(Task requirements): What lines in the records below hold the string "building"? Please show them.

Data in this exercise Block Start

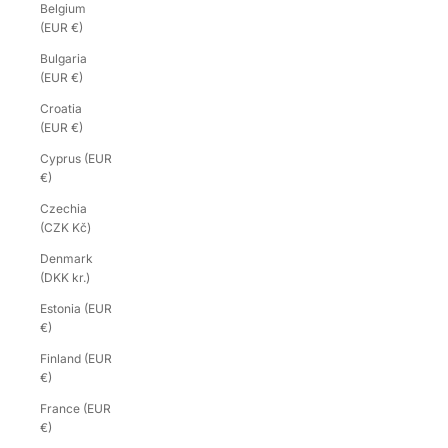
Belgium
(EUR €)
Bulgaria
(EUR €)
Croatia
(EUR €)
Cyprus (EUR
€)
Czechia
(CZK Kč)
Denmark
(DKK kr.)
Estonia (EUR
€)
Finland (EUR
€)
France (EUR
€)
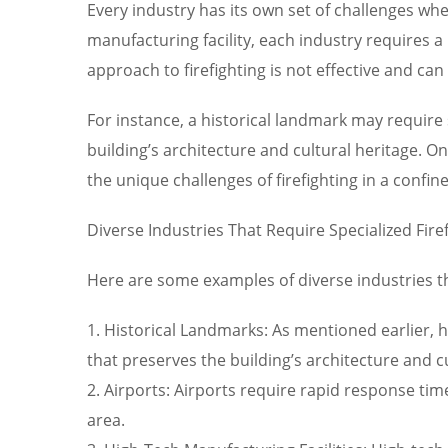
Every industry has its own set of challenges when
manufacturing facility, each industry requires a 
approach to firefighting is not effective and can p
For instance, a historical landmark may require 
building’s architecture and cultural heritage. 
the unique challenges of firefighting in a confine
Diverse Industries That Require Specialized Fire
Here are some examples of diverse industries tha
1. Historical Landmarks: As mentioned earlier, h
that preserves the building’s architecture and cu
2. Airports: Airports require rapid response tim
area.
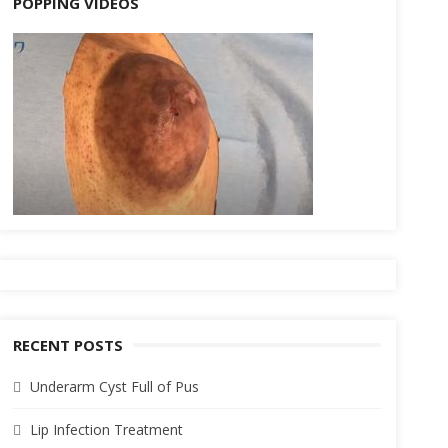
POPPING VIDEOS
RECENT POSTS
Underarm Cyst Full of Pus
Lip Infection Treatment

Data in this exercise Block End
Data in this exercise Block Start

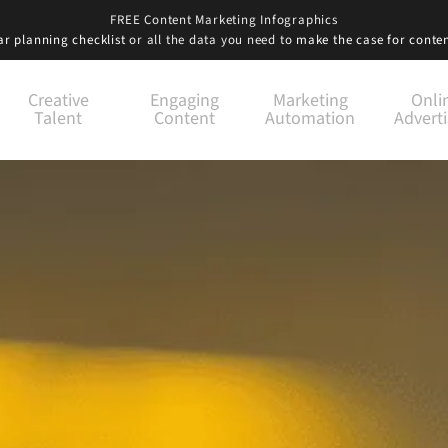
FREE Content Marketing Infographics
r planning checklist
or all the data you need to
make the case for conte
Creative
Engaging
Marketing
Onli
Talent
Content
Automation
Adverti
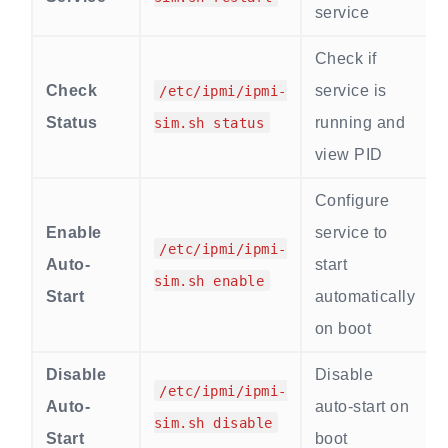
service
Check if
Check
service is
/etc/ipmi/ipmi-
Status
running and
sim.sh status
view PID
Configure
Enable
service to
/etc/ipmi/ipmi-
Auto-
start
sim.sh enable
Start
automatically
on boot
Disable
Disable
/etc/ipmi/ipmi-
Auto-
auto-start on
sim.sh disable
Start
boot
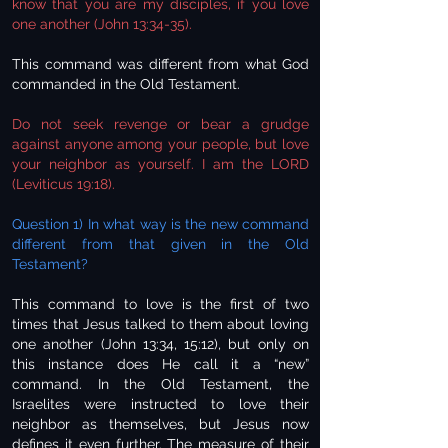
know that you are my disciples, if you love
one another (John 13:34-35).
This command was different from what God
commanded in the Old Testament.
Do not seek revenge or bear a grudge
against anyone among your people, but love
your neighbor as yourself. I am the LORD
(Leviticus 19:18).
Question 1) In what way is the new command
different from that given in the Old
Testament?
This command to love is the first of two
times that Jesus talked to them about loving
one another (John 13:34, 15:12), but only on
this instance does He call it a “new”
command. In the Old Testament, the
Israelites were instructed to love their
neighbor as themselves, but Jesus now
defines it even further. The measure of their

Data in this exercise Block End
Data in this exercise Block Start

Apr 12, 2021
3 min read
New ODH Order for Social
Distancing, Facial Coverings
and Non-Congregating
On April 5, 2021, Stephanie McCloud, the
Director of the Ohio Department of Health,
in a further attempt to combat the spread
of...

Data in this exercise Block End

(Task solution):
building’s architecture and cultural heritage. 
that preserves the building’s architecture and cu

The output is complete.